Le poète décrit ce paysage de mots qu’il habite : « Je suis dans mes mots. Jusqu’à l’écriture. J’appartiens à ce qui est dit, au chemin. » Dans ce monde obscur, il rassemble les noms qui comptent : nuage, hêtre, herbe, oiseau… De quoi se tresser une corde pour continuer son travail, hisser, tirer ou attacher. Pris dans un buisson de ronces, au fond d’un puits ou sous l’herbe, pour distinguer ce qui l’entoure il porte une torche à la lumière parfois trop vive qu’il faut éteindre : la lumière vient parfois d’un mot, ou plutôt d’une parole dont les braises peuvent réchauffer. Mais la parole, d’autres fois, glace : « Prendre froid dans ce mot. Oui. Une des seules paroles qui me soit parvenue. » Comment accepter l’insupportable ?
La forme trouée et ascensionnelle du poème, en colonnes ou stèles irrégulières, offre une tentative ultime pour continuer. Quand soi-même on penche2, peut-on au moins faire tenir debout le poème ? se demande le poète-manœuvre3 :
L’écriture me voulait se voulait plus simple hors de ma voix
cintrée par ce coffrage de l’eau et du temps.
Plus serait trop : il a fallu vivre la perte (Vincent, l’enfant) alors que, déjà, les textes antérieurs portaient l’inscription initiale et fatale du manque.
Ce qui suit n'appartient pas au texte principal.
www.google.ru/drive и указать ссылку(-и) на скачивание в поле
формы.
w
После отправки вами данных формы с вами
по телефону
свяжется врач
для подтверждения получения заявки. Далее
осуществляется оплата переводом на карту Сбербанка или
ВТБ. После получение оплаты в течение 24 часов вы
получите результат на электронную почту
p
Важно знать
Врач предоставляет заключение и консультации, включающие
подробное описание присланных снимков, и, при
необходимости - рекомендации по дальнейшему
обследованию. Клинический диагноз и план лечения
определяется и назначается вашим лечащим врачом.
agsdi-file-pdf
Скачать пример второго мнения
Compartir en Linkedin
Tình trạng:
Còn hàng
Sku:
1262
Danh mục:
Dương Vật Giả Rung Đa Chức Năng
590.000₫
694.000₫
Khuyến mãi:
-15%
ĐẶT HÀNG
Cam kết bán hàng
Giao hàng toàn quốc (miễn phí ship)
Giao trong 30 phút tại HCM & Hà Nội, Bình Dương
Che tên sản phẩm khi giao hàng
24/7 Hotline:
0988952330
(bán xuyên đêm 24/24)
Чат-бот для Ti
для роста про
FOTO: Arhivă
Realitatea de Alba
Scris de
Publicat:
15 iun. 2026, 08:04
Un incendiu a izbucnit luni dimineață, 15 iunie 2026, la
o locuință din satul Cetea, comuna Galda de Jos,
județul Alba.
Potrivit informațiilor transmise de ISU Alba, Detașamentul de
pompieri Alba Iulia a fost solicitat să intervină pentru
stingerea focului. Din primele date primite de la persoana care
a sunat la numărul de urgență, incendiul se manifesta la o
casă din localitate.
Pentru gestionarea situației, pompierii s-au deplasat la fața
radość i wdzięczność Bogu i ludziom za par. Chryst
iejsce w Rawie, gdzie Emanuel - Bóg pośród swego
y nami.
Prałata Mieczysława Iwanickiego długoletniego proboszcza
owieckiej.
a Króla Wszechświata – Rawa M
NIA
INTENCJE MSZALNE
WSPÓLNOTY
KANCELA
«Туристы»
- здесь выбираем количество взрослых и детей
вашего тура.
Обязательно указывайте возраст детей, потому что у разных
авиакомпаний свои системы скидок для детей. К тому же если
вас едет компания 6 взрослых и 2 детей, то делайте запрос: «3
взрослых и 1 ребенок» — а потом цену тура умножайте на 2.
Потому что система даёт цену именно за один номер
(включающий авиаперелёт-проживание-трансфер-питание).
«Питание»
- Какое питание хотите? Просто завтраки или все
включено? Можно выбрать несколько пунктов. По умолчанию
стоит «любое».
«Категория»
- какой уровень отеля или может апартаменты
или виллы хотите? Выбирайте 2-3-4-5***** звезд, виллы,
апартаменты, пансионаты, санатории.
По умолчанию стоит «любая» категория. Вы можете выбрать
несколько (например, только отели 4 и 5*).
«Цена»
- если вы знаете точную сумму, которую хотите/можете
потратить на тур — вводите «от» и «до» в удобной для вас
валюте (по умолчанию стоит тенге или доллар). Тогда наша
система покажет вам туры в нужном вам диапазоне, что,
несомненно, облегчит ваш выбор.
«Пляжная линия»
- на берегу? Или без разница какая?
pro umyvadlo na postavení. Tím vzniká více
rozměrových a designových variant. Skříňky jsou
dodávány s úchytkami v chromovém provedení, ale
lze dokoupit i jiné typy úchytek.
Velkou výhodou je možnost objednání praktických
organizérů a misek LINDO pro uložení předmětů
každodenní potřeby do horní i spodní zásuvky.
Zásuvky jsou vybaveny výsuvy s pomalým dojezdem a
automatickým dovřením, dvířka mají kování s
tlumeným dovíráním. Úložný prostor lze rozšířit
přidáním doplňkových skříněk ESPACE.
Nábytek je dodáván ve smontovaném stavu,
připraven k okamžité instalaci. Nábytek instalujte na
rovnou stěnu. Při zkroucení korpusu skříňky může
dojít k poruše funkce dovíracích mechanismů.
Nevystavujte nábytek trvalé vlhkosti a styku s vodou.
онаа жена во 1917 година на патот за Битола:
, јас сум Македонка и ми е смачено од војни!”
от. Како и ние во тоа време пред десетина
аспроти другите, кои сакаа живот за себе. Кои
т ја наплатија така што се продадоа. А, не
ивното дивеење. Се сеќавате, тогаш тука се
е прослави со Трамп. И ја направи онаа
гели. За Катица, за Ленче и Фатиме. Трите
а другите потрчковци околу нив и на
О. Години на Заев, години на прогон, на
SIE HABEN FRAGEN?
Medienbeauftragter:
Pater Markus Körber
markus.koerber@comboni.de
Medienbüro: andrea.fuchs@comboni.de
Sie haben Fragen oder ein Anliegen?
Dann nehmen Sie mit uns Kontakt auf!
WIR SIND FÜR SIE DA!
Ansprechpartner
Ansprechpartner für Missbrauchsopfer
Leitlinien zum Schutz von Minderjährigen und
Cela s’est creusé. Mais, comme dans le livre de Jean-Louis Giovannoni, le secret reste dans l’ombre :
Car enfin, par là, je m’exile.
J’embrasse ce qui ne reste pas.
Un risque.
Une fidélité.
Pour l’enfant pour l’oiseau
dont je fais un secret
d’écriture.
Un étroit filet de lumière, qui « fait vivre à contre-jour », entre par la voie de l’écriture. Jun’ichirô Tanizaki montre que l’or peut « éclairer la pénombre intérieure4 ». Ainsi les paroles du poème de Thierry Metz : « Mes mots ne sont qu’un aperçu mais tout reste à proximité. »
Tout incline au départ, à l’élévation d’une voix qui, nourrie de sa défaillance, se raréfie. La transparence alors s’affirme dans la disparition progressive, quand tout échappe : « Que fait cet arbre au milieu du livre […] ? » Pourrait-on répondre qu’il y étend son ombre ?
Le poète, réduit à ne pas exister « [s]inon dans un exil », s’éprouve dans la langue, dans « [l]’écriture comme un vide ». Devenue seul mode d’être, elle suit son chemin dépouillé vers l’inachèvement et ses points de suspension, « [s]ans y penser… ».
1. Pascal Quignard, « VIIe traité. Sur les rapports que le texte et l’image n’entretiennent pas », Petits traités I, Maeght éditeur, 1990.
2. Thierry Metz, L’Homme qui penche, [Opales / Pleine Page, 1997], Éditions Unes, 2017.
3. Thierry Metz, Le Journal d’un manœuvre, Gallimard / L’Arpenteur, 1990.
4. Jun’ichirô Tanizaki, Éloge de l’ombre, trad. du japonais par René Sieffert, [Publications orientalistes de France, 1978], Verdier, 2011.